What the exercise asks » Please set down exactly the lines from the one containing "pinky dip: (155, 288)" through the last line of the records below, both included, with no pictures.

Top of Record set

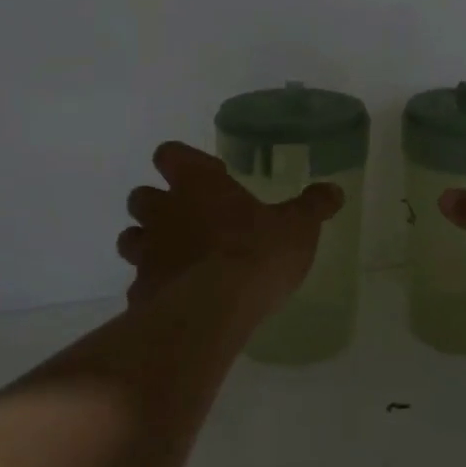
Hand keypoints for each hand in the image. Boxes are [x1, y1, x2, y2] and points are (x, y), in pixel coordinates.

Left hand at [118, 143, 343, 313]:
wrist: (213, 312)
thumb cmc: (257, 252)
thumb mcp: (298, 226)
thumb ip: (313, 206)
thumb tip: (334, 189)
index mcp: (196, 184)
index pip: (170, 154)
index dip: (186, 162)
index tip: (215, 178)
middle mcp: (163, 212)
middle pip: (141, 196)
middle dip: (160, 205)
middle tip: (193, 219)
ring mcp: (147, 254)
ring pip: (131, 239)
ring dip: (150, 244)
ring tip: (180, 259)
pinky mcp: (140, 294)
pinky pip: (141, 285)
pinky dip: (155, 288)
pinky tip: (179, 300)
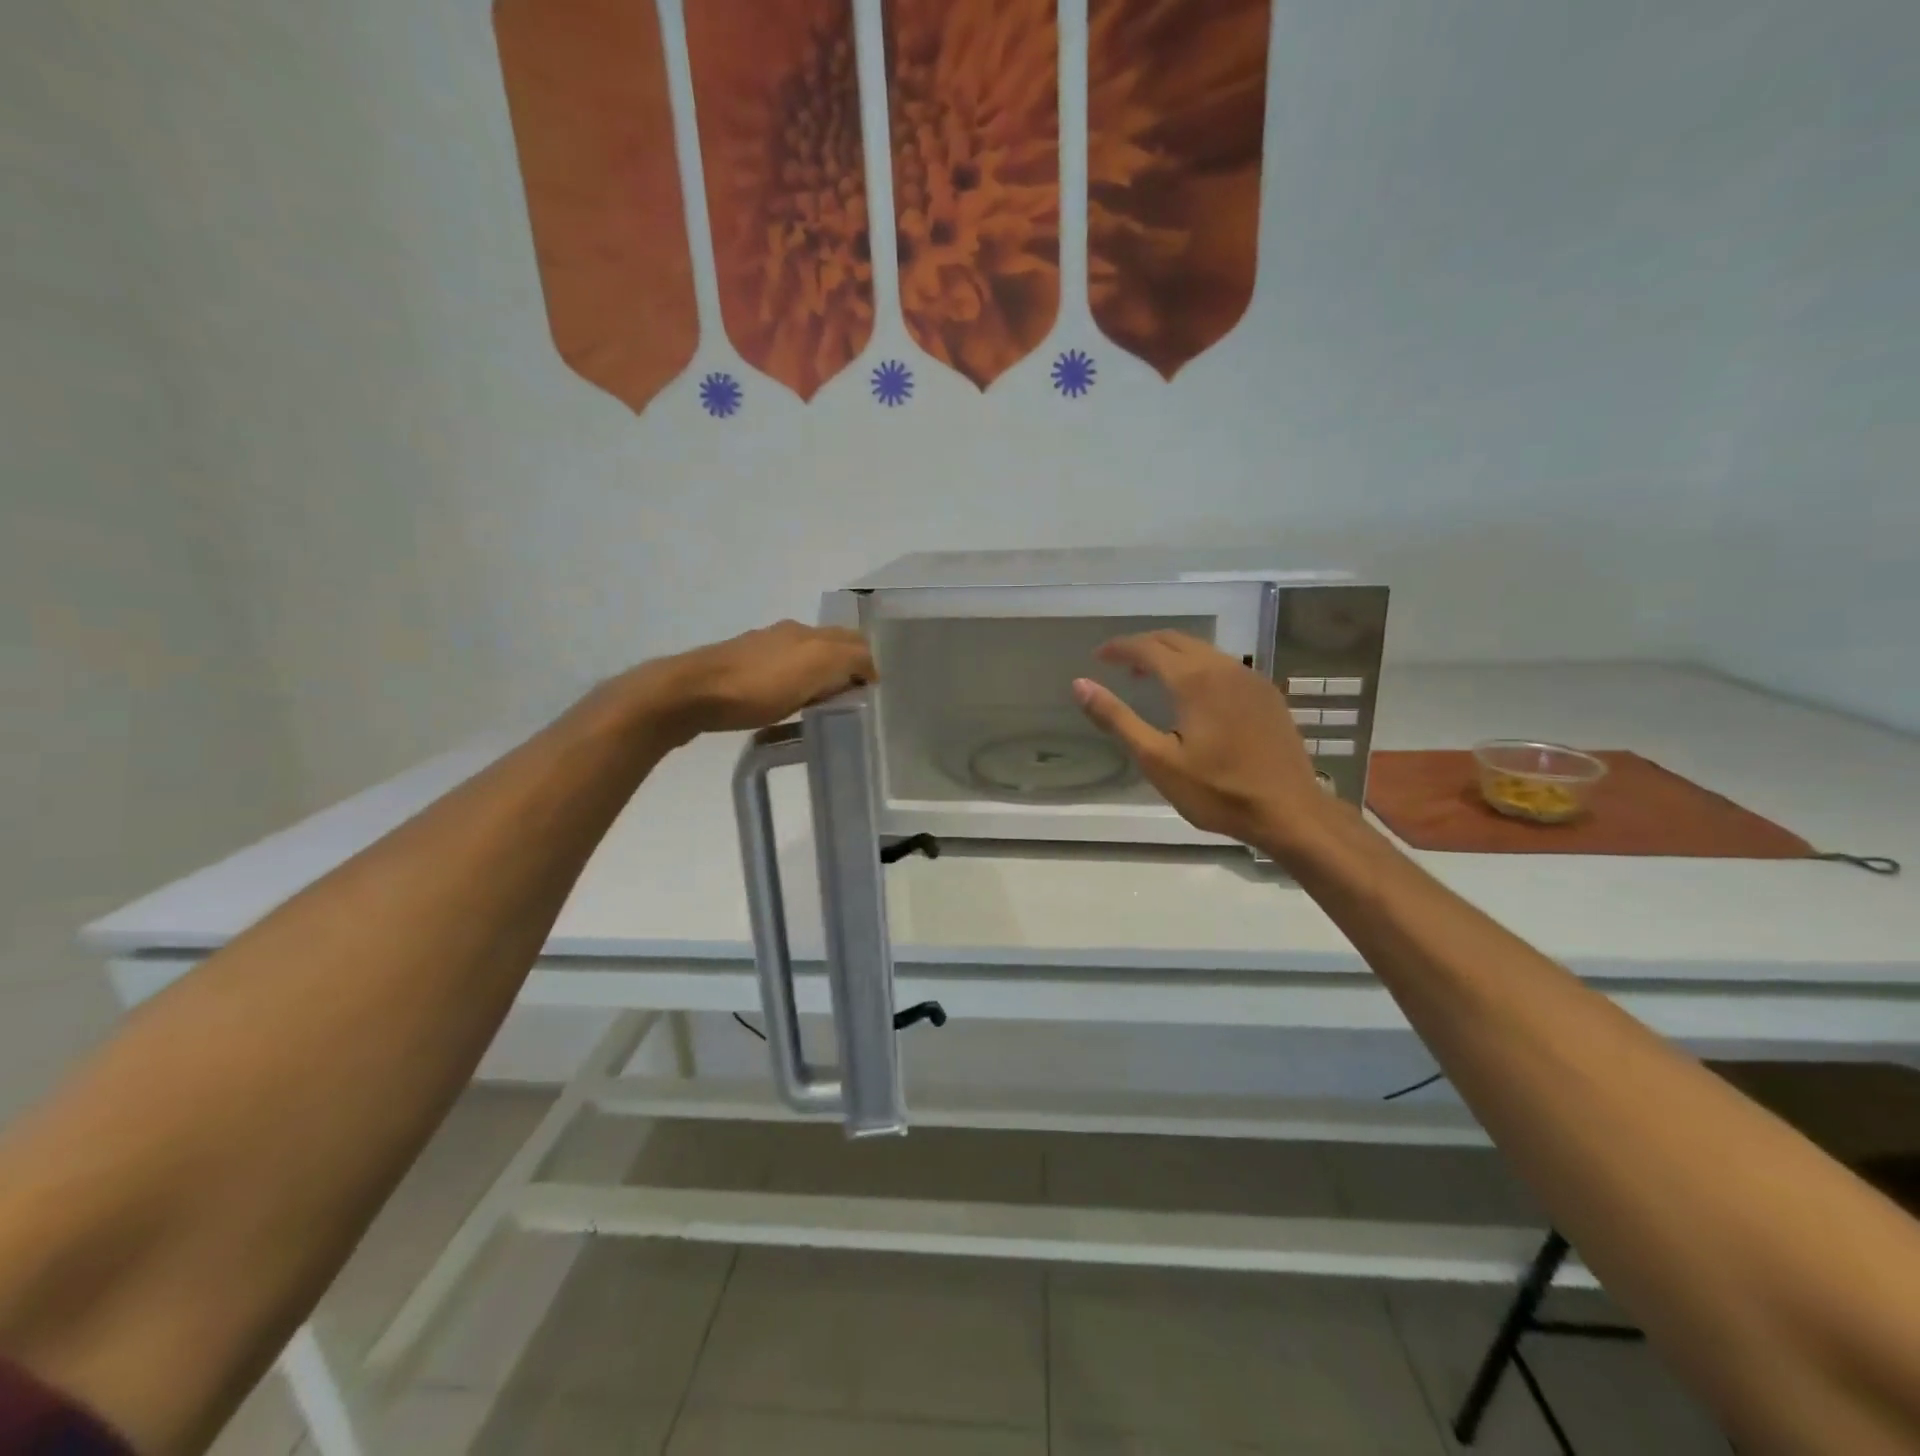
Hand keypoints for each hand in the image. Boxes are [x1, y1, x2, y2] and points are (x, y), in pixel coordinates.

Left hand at [642, 620, 875, 742]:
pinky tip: (787, 702)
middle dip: (846, 663)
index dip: (868, 662)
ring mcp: (758, 650)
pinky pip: (778, 672)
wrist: (689, 694)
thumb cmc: (757, 686)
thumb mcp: (815, 667)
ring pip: (802, 657)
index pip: (852, 640)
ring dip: (819, 673)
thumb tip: (869, 668)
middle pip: (827, 644)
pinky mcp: (737, 671)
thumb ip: (849, 660)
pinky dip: (794, 682)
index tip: (873, 692)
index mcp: (807, 633)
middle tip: (855, 695)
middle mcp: (785, 634)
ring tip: (825, 701)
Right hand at [1072, 631, 1333, 854]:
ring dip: (1171, 655)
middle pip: (1176, 640)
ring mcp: (1250, 678)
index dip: (1119, 648)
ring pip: (1203, 650)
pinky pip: (1224, 665)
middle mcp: (1223, 667)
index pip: (1147, 647)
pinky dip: (1197, 667)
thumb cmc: (1217, 791)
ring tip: (1149, 678)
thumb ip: (1117, 718)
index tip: (1098, 656)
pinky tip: (1193, 695)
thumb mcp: (1157, 760)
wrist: (1289, 810)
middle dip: (1144, 646)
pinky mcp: (1267, 694)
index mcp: (1193, 680)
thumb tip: (1080, 685)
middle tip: (1119, 665)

Bottom of Record set

Result of the exercise »
pinky dip: (155, 288)
pinky tip: (179, 300)
Hand keypoints for each hand in the image. Boxes are [x1, y1, x2, y2] and points are (x, y), in pixel coordinates.

Left hand at [642, 620, 875, 742]:
pinky tip: (787, 702)
middle dip: (846, 663)
index dip: (868, 662)
ring mcp: (758, 650)
pinky pip: (778, 672)
wrist: (689, 694)
thumb cmc: (757, 686)
thumb mcp: (815, 667)
ring pip: (802, 657)
index pip: (852, 640)
ring dip: (819, 673)
thumb tip: (869, 668)
middle pip: (827, 644)
pinky mcp: (737, 671)
thumb ip: (849, 660)
pinky dip: (794, 682)
index tip: (873, 692)
index mcp: (807, 633)
middle tip: (855, 695)
middle mcp: (785, 634)
ring tip: (825, 701)
Right hand at [1072, 631, 1333, 854]:
ring dip: (1171, 655)
middle pip: (1176, 640)
ring mcp: (1250, 678)
index dip: (1119, 648)
ring pip: (1203, 650)
pinky pip: (1224, 665)
middle mcp: (1223, 667)
index pip: (1147, 647)
pinky dip: (1197, 667)
thumb cmc: (1217, 791)
ring tip: (1149, 678)
thumb ip: (1117, 718)
index tip: (1098, 656)
pinky tip: (1193, 695)
thumb mcp: (1157, 760)
wrist: (1289, 810)
middle dip: (1144, 646)
pinky mcp: (1267, 694)
index mcp: (1193, 680)
thumb tip: (1080, 685)
middle tip: (1119, 665)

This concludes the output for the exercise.